• **Stored items from a collection**
__________________________________________________

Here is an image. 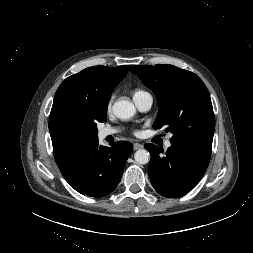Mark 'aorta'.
<instances>
[{"instance_id":"1","label":"aorta","mask_w":253,"mask_h":253,"mask_svg":"<svg viewBox=\"0 0 253 253\" xmlns=\"http://www.w3.org/2000/svg\"><path fill=\"white\" fill-rule=\"evenodd\" d=\"M113 113L119 119H129L136 113L134 104L128 100H120L114 103ZM134 159L138 164H147L150 160V153L146 149H139L134 154Z\"/></svg>"}]
</instances>
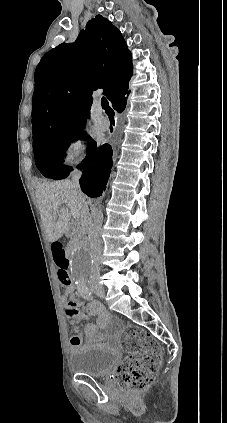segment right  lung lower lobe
<instances>
[{
    "label": "right lung lower lobe",
    "mask_w": 227,
    "mask_h": 423,
    "mask_svg": "<svg viewBox=\"0 0 227 423\" xmlns=\"http://www.w3.org/2000/svg\"><path fill=\"white\" fill-rule=\"evenodd\" d=\"M126 106V99L117 103L113 108L121 113ZM87 155L79 165L83 169L80 179L82 191L89 197H99L106 189L112 167V148L108 144L97 148L93 140L87 148Z\"/></svg>",
    "instance_id": "98d812e1"
}]
</instances>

__________________________________________________

• **DO THIS**
Pull out each line of the entries that contains the string "white". Letter case must match.

• **ANSWER BELOW**
[{"instance_id":"1","label":"aorta","mask_w":253,"mask_h":253,"mask_svg":"<svg viewBox=\"0 0 253 253\" xmlns=\"http://www.w3.org/2000/svg\"><path fill=\"white\" fill-rule=\"evenodd\" d=\"M113 113L119 119H129L136 113L134 104L128 100H120L114 103ZM134 159L138 164H147L150 160V153L146 149H139L134 154Z\"/></svg>"}]
    "mask_svg": "<svg viewBox=\"0 0 227 423\" xmlns=\"http://www.w3.org/2000/svg\"><path fill=\"white\" fill-rule=\"evenodd\" d=\"M126 106V99L117 103L113 108L121 113ZM87 155L79 165L83 169L80 179L82 191L89 197H99L106 189L112 167V148L108 144L97 148L93 140L87 148Z\"/></svg>",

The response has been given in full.